▶ [Исходный фрагмент]:
···

Но я-то считал себя уже закоренелым береговым артиллеристом. И тяжелая башенная артиллерия не утратила для меня своей привлекательности. Но, честно говоря, я и не предполагал, что мне могут предложить возглавить всю башенную батарею, минуя промежуточные должности. Такое доверие командования окрыляло, вызывало прилив сил, желание скорее вощи в курс дела, почувствовать себя на своем месте.
Переселение из каземата 211-й батареи в первый, западный блок главного массива не заняло ни много времени, ни труда. С сожалением распрощался я со своими боевыми товарищами и подчиненными: Кирпичевым, Юдиным, Тощевым. Меньше месяца прослужили мы вместе, а уже сработались, привыкли друг к другу. Успел я привязаться к сержантам и матросам - к нашему дружному коллективу. И с ним расставаться мне было нелегко. Прощание облегчалось тем, что люди, чувствовалось, искренне радовались за меня. В добрых пожеланиях не было недостатка.
Передав батарею Федору Харлампиевичу Юдину, я в тот же день начал знакомство со своим новым хозяйством.
Сначала, понятно, познакомился с людьми: с комиссаром батареи старшим политруком Константином Николаевичем Кудзиевым, заместителем комбата лейтенантом Алексеем Осиповичем Пономаревым, командирами башен лейтенантом Михаилом Осиповичем Мельником и старшим лейтенантом Иваном Яковлевичем Макаровым, с другими командирами.
Собрать весь личный состав батареи и представиться, как это принято, оказалось невозможным. Во второй башне заканчивались работы по замене стволов - завершался монтаж, проводились проверки. Часть людей не могла оторваться от работы, другие спали после ночной смены. Командир башни Макаров трудился вместе со всеми. В прошлом сверхсрочник, окончивший затем командирские курсы, он был отменным практиком и артиллерийскую технику знал превосходно. В ватнике, с испачканной чем-то щекой он напоминал сейчас бригадира в кругу рабочих.
Устройство башенной 305-миллиметровой артсистемы я изучал в курсантские годы. Изучал и по описанию, и "на ощупь" - на севастопольских батареях. Но с тех пор прошло немало времени. И все это время я имел дело с иной, менее сложной техникой. Так что многое основательно призабылось. Чтобы вновь до деталей освоить материальную часть батареи, требовалось, понятно, не день и не два. Но поскольку моя ближайшая и главная задача состояла в управлении огнем, с проникновением в детали можно было и не торопиться. А вот составить себе ясное представление об устройстве башенного хозяйства в целом, уяснить себе взаимозависимость его основных звеньев нужно было немедля. От ясного понимания такой взаимозависимости мог самым непосредственным образом зависеть исход стрельбы.

···

▶ [Порядок выполнения]:
- 1) Какие работы заканчивались во второй башне, согласно фрагменту о башенной батарее?
- 2) Напишите продолжение фрагмента о башенной батарее, начиная сразу после его последнего предложения.
Приведенный далее перечень для работы не потребуется.

▶ [Предоставленные материалы]:
···

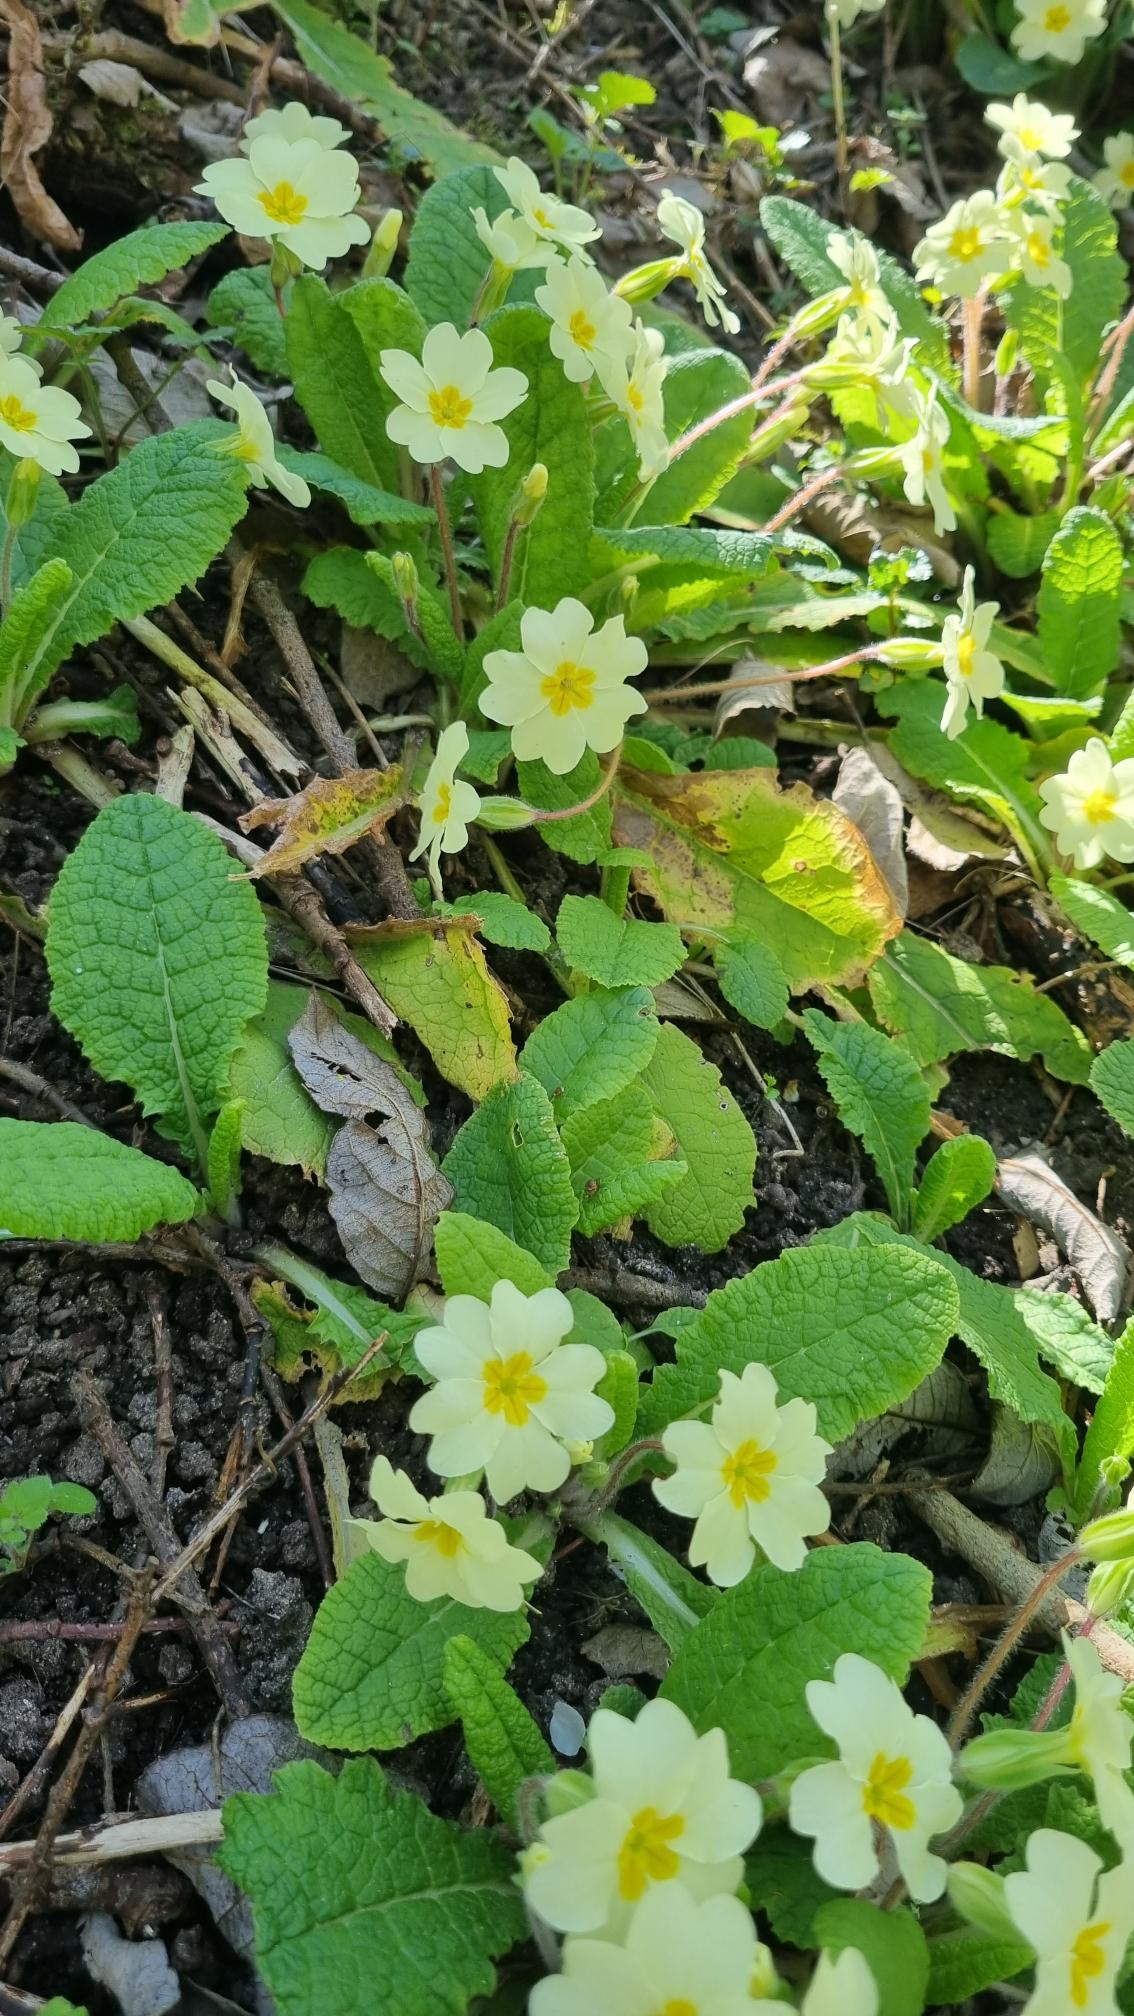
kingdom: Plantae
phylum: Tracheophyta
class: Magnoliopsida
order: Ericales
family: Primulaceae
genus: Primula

···

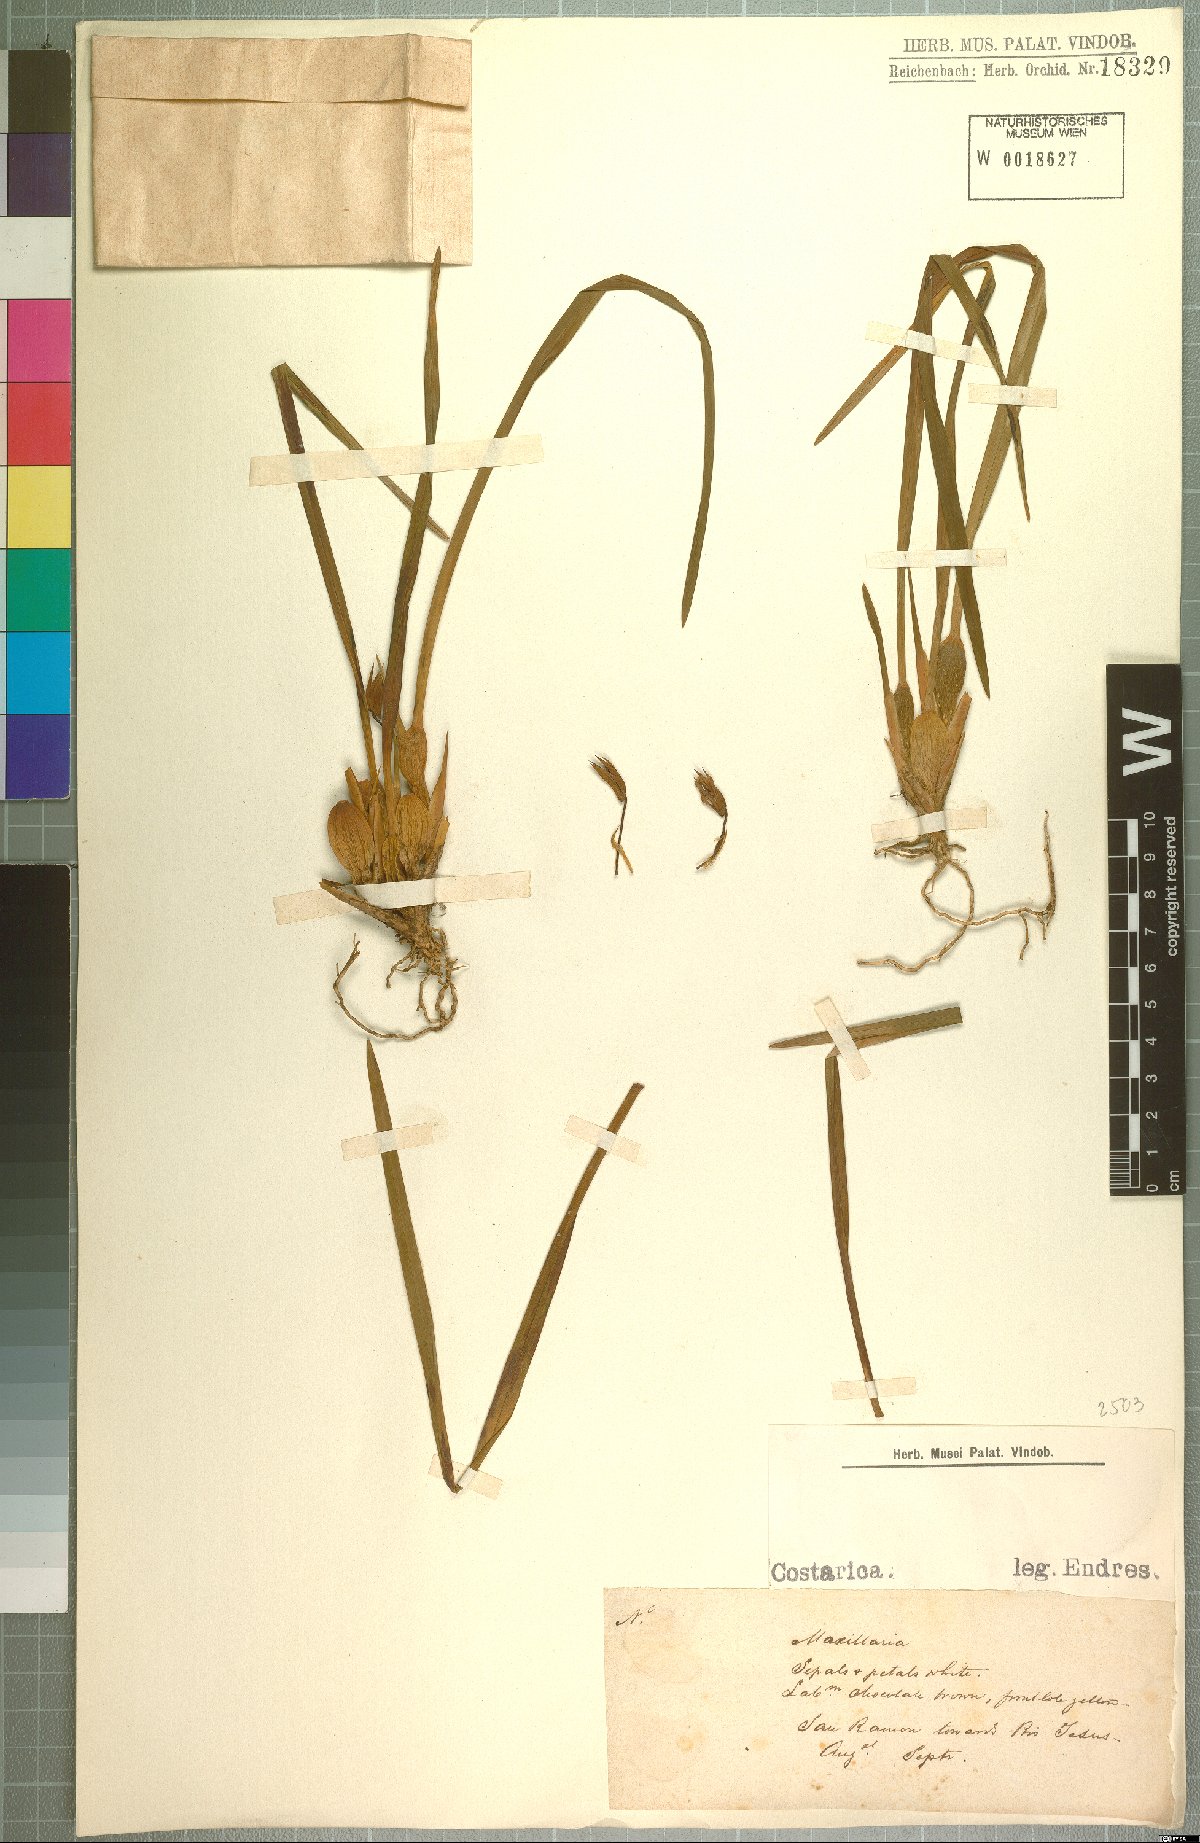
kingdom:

···

▶ [Ответы к заданиям]:
- 1) Во второй башне заканчивались работы по замене стволов.

- 2)
Обойдя башни, я с лейтенантом Пономаревым отправился Осматривать помещения, расположенные в глубине массива. Вот командный пункт батареи, Здесь я уже побывал и успел немного осмотреться. И вещи свои оставил тут - другого жилья, где было бы так же тепло, не оказалось. Помещение это маленькое. Выглядит оно, как техническая лаборатория. На стенах - десятки контрольных приборов. Они фиксируют поданные команды и показывают, насколько соответствует им положение механизмов. На одной из стен - большой огневой планшет. На столе - пульт управления громкоговорящей связью. Чудесная это вещь! Поворот тумблера - и твои слова, произнесенные в микрофон, слышны в башнях или в центральном посту или и там и там. И так же динамик доносит до тебя доклад с любого поста. Тут же, на столе, телефонные аппараты, связывающие командный пункт и с боевыми постами, и с командиром форта.
Ну, здесь все ясно. Идем дальше. На ходу осматриваю краснофлотские кубрики, столовую, душевую, лазарет с операционным залом. Целый подземный городок на несколько сот человек!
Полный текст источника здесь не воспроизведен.